For instance, he helped Prada open a 10,000-square-foot store in Vancouver, British Columbia, that he said previously housed a dollar store. He also helped Manhattan’s upscale restaurant Le Bilboquet open a location in Palm Beach, Florida, after first serving as the French restaurant’s customer and becoming friends with the owner.

Goyard’s Manhattan store opening also led to subsequent deals to help it open stores in San Francisco and Beverly Hills, California.

“After you fix the problem [for a brand] in New York, they said, ‘I have major issues in Miami. What’s your thought?'” he said. “The key quality of a broker is problem solving. I tell young brokers, ‘You have to listen [and push] the door.’”

While not starting out as a luxury shopper, Le Goff has become one. He counts among his most prized collections a Patek Philippe Calatrava 5120G luxury watch. He credits his parents for “forcing” him to go to museums while growing up in Versailles. This helped him develop an appreciation for art and craftsmanship that “educates your eyes, your ears and your senses,” Le Goff said.

When Le Goff considered whether to leave Cushman, it wasn’t something he took lightly, he said.

The conversations with Mona, which approached him, took months. “It was very difficult to make that decision. … I wanted to make the move and start fresh.”

The other option could have been to move in-house with a luxury company and on the real estate side, Le Goff said, but “I’m a dealmaker at the core. That goes with risks. … I wanted to be at a firm that’s taking a fresh look at how things are doing with more innovation and technology.”

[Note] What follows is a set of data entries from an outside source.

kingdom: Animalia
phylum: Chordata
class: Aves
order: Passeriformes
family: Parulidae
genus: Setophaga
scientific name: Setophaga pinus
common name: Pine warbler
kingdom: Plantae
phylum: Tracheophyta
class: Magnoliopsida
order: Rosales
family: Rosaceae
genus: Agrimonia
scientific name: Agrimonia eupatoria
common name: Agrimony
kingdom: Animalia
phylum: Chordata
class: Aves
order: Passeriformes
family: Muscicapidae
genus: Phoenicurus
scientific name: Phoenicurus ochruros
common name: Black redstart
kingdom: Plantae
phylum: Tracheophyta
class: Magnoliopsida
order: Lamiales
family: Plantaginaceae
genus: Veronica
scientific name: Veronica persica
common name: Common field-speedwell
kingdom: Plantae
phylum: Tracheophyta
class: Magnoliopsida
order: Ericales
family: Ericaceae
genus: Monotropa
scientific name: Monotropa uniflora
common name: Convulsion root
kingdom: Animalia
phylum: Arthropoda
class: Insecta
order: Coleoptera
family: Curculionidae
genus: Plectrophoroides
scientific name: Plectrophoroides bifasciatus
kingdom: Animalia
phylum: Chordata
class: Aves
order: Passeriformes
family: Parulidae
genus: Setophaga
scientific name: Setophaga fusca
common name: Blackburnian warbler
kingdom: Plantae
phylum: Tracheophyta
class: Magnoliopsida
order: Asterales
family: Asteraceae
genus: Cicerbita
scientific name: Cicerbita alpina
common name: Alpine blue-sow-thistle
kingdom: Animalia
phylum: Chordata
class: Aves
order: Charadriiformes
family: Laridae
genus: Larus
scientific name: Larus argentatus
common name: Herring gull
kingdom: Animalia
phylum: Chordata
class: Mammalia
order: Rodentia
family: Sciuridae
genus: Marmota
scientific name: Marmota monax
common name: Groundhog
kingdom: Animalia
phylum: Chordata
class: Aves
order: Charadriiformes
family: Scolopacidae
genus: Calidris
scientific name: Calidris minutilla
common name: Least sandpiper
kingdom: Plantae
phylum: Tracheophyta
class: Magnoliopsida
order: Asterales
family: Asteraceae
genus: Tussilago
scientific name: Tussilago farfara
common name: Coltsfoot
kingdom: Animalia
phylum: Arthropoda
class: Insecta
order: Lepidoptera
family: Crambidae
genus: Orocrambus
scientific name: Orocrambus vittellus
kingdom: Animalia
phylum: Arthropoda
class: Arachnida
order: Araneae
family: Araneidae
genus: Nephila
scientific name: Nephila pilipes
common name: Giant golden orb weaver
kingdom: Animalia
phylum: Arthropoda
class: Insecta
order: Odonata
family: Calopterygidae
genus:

At Mona, Singer, who serves as the brokerage’s CEO, said in a statement the addition of Le Goff is putting the firm “in another echelon in terms of the type of expertise” it can provide.

As for New York’s luxury market, which also had been hard hit with a spate of store closings after the start of the pandemic, Le Goff said, demand “came back faster than we thought. I’ve seen cycles. It’s coming back.”

He pointed to the fully leased luxury retail spaces on Madison Avenue as proof. “I’m very bullish for premium luxury in Manhattan. It’s driven by tourism and spending power of people who live here.”